Bölüm 1239: Heaven and Earth, Crumble!
Bölüm 1239: Cennet ve Dünya, Parçalanın!
Çevirmen Atlas Stüdyoları Editör: Atlas Stüdyoları
Şiddetle dönen Ruhsal Qi ikisinin etrafını tamamen sararak onları sıkıca örttü. Dışarıdan herhangi birinin sisin içinde neler olduğunu görmesi imkânsızdı.
Şu ana kadar bile, İlkel Kaos Alevi sanki sonsuza kadar yanmaya devam edecekmiş gibi yerde şiddetle yanmaya devam ediyordu.
Aziz İmparatorlardan geriye kalan ölüm birliklerinin hepsinin ödü kopmuştu ve hiçbiri korkunç siyah alevlere yaklaşmaya cesaret edemiyordu.
Kutsal Topraklar'ın 7.000 seçkin uzmanı kara alevlere bakarken Dışarıdakiler'den bile daha çılgın bir ifadeye sahipti! Hepsi sessizce, hareketsiz duruyordu.
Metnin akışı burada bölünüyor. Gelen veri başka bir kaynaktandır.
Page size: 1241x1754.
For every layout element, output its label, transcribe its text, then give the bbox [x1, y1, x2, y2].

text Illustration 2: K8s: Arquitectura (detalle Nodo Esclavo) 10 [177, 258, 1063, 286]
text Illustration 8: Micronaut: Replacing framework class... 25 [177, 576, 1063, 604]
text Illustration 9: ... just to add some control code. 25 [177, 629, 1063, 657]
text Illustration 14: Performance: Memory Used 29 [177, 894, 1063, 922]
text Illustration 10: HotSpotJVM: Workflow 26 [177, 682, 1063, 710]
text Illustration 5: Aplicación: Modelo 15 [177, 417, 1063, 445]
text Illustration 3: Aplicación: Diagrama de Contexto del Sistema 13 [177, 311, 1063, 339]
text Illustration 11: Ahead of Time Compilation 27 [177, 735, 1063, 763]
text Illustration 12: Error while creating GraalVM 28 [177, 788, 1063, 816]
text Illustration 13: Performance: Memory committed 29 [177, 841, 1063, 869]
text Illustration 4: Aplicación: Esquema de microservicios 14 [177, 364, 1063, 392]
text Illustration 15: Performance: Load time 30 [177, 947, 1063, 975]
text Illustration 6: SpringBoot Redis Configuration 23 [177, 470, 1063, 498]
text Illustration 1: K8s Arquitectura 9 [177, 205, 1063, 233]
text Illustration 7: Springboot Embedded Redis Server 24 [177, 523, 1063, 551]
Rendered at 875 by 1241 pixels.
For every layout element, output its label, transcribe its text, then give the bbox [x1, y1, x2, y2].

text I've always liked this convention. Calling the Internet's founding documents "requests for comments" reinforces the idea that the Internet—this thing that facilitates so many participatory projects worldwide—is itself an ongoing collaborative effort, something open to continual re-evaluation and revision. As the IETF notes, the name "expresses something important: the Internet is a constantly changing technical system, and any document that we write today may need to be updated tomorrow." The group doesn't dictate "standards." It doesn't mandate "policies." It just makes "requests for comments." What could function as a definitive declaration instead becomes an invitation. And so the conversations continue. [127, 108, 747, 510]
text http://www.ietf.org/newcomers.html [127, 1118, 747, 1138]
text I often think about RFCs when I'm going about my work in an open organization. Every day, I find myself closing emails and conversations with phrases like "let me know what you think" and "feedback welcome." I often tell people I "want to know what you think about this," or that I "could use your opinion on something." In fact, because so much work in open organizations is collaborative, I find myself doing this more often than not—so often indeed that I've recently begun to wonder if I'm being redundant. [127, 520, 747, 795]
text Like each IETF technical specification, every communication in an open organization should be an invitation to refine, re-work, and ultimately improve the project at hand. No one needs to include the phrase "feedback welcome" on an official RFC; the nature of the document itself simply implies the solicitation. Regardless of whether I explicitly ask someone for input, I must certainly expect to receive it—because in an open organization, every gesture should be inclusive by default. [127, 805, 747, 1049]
Sadece kana bulanmış cüppeleri rüzgârda uyuşukça dalgalanıyordu.
Tüm savaş alanı aniden iki saatten fazla bir süre sessizliğe gömüldü!
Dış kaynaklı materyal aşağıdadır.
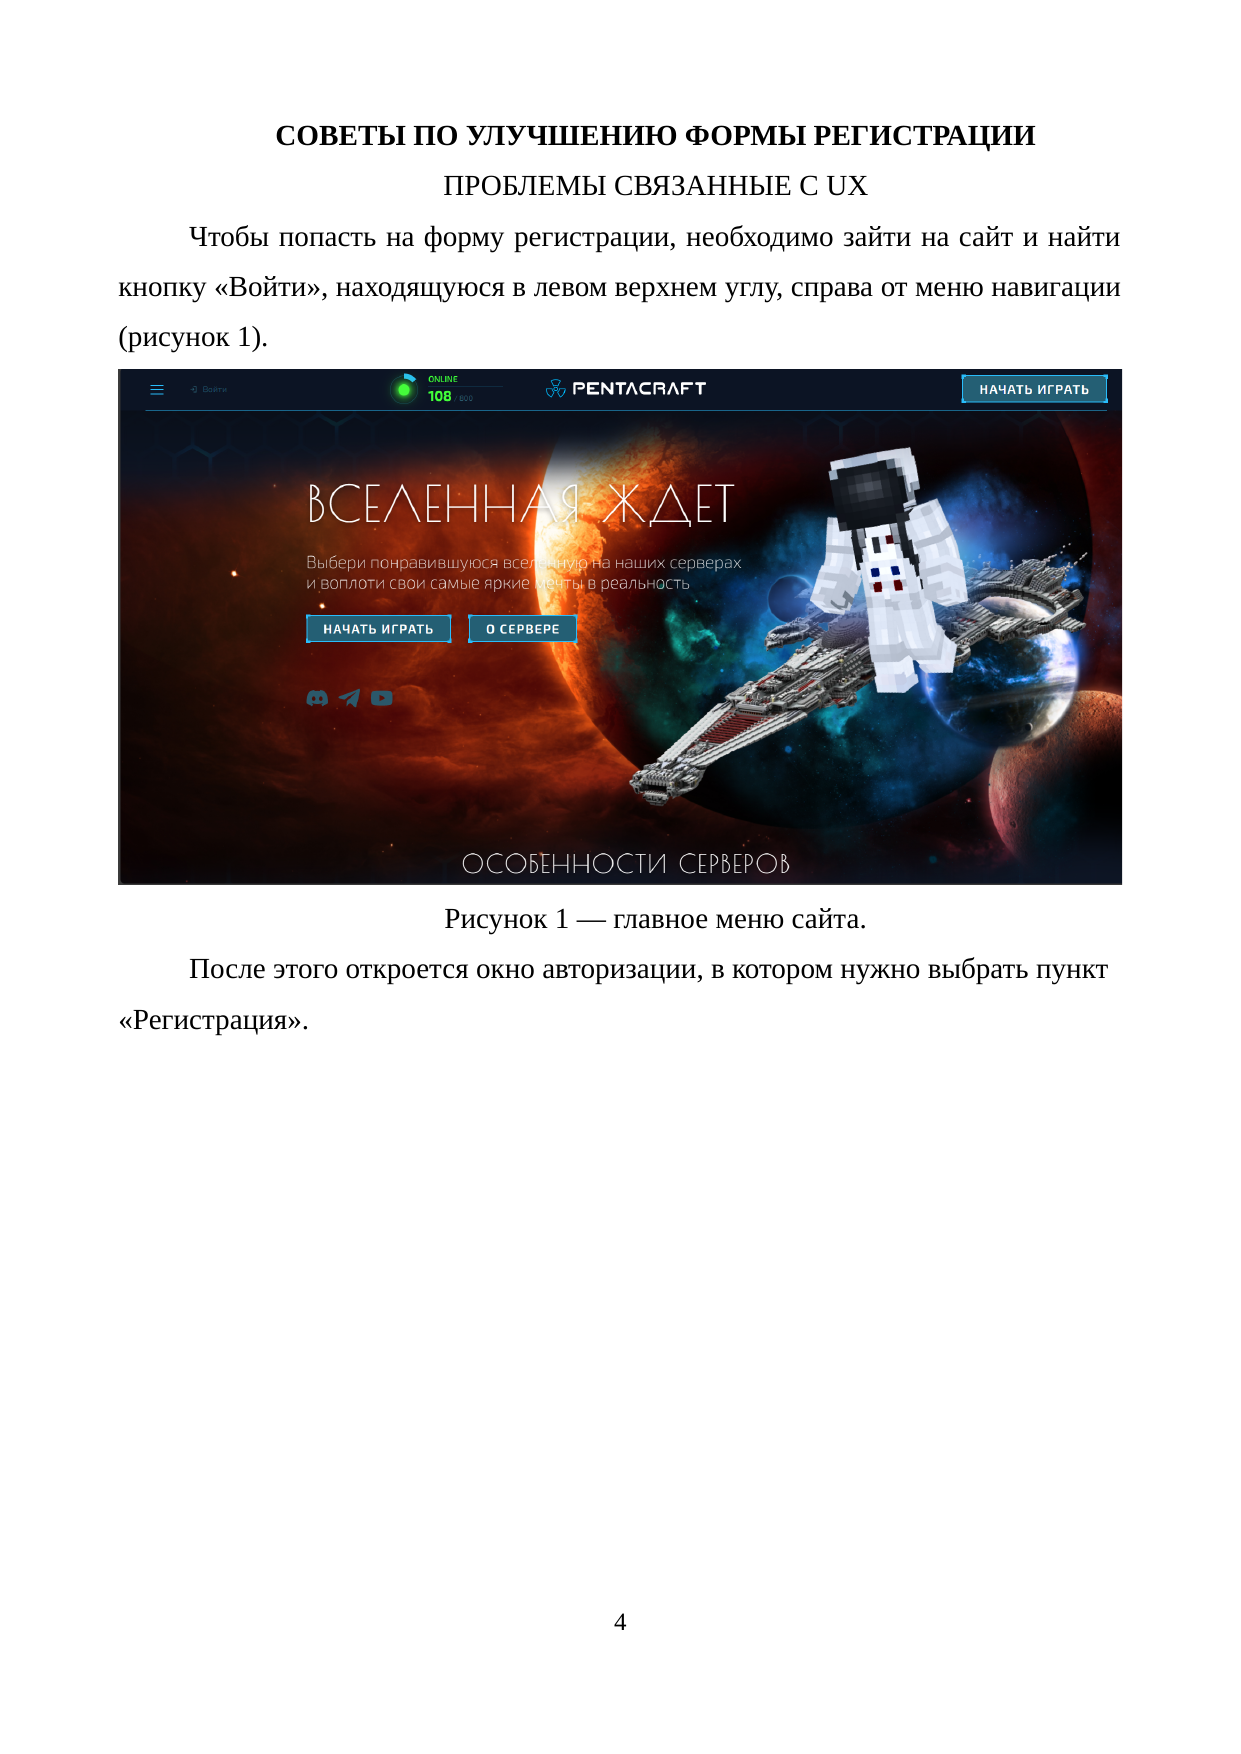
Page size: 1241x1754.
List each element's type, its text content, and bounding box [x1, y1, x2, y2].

list Рисунок 1 — главное меню сайта. [118, 885, 1122, 935]
list После этого откроется окно авторизации, в котором нужно выбрать пункт «Регистрация». [118, 951, 1122, 1035]
picture [118, 369, 1123, 885]
list ПРОБЛЕМЫ СВЯЗАННЫЕ С UX [118, 168, 1122, 202]
list СОВЕТЫ ПО УЛУЧШЕНИЮ ФОРМЫ РЕГИСТРАЦИИ [118, 118, 1122, 152]
list Чтобы попасть на форму регистрации, необходимо зайти на сайт и найти кнопку «Войти», находящуюся в левом верхнем углу, справа от меню навигации (рисунок 1). [118, 219, 1122, 353]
İlkel Kaos Alevi de iki saatten fazla bir süre boyunca yandı.
Savaş alanındaki her şey İlkel Kaos Alevi yüzünden tamamen yandı!
Hava yok oldu, cesetler yok oldu, kan yok oldu ve hatta... toprak bile yok oldu!
İlkel Kaos Alevi'nin bir an önce yanmaya başladığı yerde devasa bir kara delik belirmişti!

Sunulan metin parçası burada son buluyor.